Conservatives, not so much. Like offensive lineman, the Right lines up to protect history and tradition and gets bloodied and battered by the onrushing mob of Leftists sacking statues with an efficiency that would make Alaric envious. Though aware a definition of insanity is repeatedly doing the same action in the same circumstances and expecting a different result, conservatives persist in their Sisyphean task of defending Western Civilization from itself. Where’s the fun in that?
This predictable and stolid defense of “the permanent things” by conservatives is not entirely surprising, even if it is unimaginative. After all, a “conservative” Congress has shown a decided disinclination to dismantle Obama Care—let alone the administrative state; moreover, this generation of conservatives reveres a president so opposed to vandalism that he told Mr. Gorbachev to “tear down this wall.” Regardless of the reason, conservatives’ current position during the Left’s statue flap is aptly summarized by Iggy Pop: “No fun to hang around feelin’ that same old way; no fun to hang around freaked out for another day.”

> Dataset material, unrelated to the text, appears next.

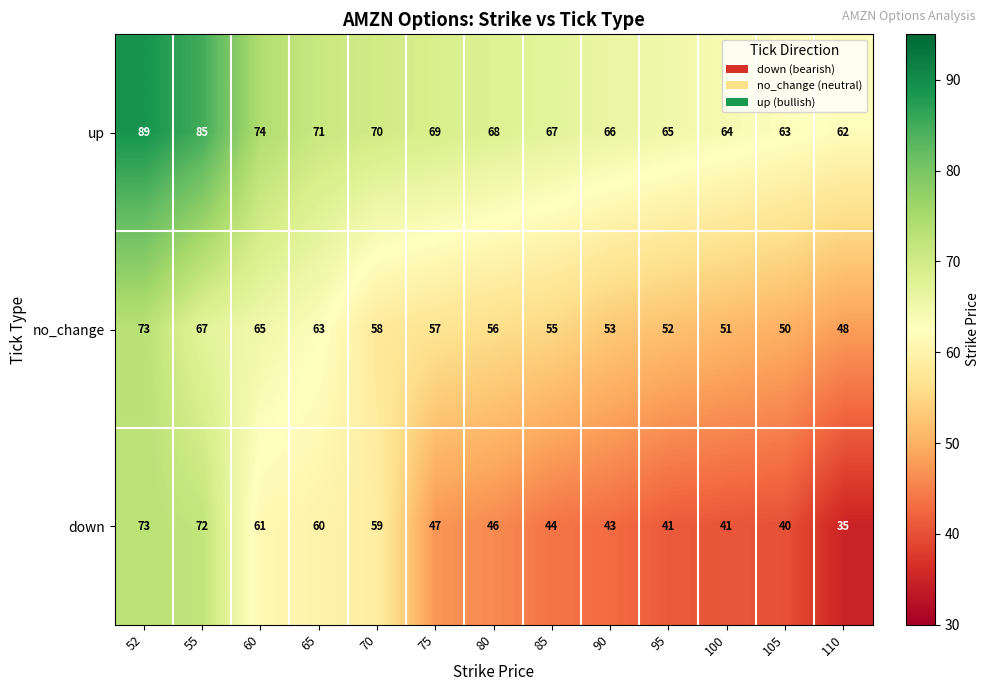

The value of down at 60 is 100. True or false?

False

So, how should conservatives tackle the statue issue?
Some conservatives have sought to emulate the Left’s tactics by demanding statues of communists and those who supported this murderous pretext for human bondage to an omnipotent state be removed from public grounds. While sympathetic to this argument and offended by these bronzed homages to Leftist butchers, I am equally content to know somewhere a bust of Lenin is having history’s verdict rendered upon him by pigeons and an occasional hobo.
No, it is time conservatives remembered the best defense is a good offense. It’s time to move the ball up the field and affirm the primacy of liberty by erecting monuments to champions of American and all human freedom. (And, yes, fiscal hawks, the emphasis should be on privately funded statues in public places.)
Thus, while the Left retroactively rants for the purpose of dragging us back to Rousseau’s primitive state of nature, the Right should proactively celebrate those who’ve ensured our present and future pursuit of happiness in our free republic and world.
The benefits of this approach are manifold. If a monument exists to memorialize what is right about America and her sovereign citizens—such as the virtues inherent in faith, family, community, and country—let people see it by erecting statues to those who have truly and timelessly exemplified it. For a constructive and, frankly, necessary change, conservatives should best the Left not by emulating destruction, but by initiating construction—of say, on a college campus a statue of Abraham Lincoln and Frederick Douglass shaking hands. “Here comes my friend Douglass,” indeed.
Confounded, the Left would fumble about to fan faux outrage over this statute of two Republicans, and all other such testaments to humanity’s undying love of liberty. Yet silently speaking louder than the mob can shout, these monuments would endure to inspire generations unborn.
Now that, my fellow conservatives, is how to have fun.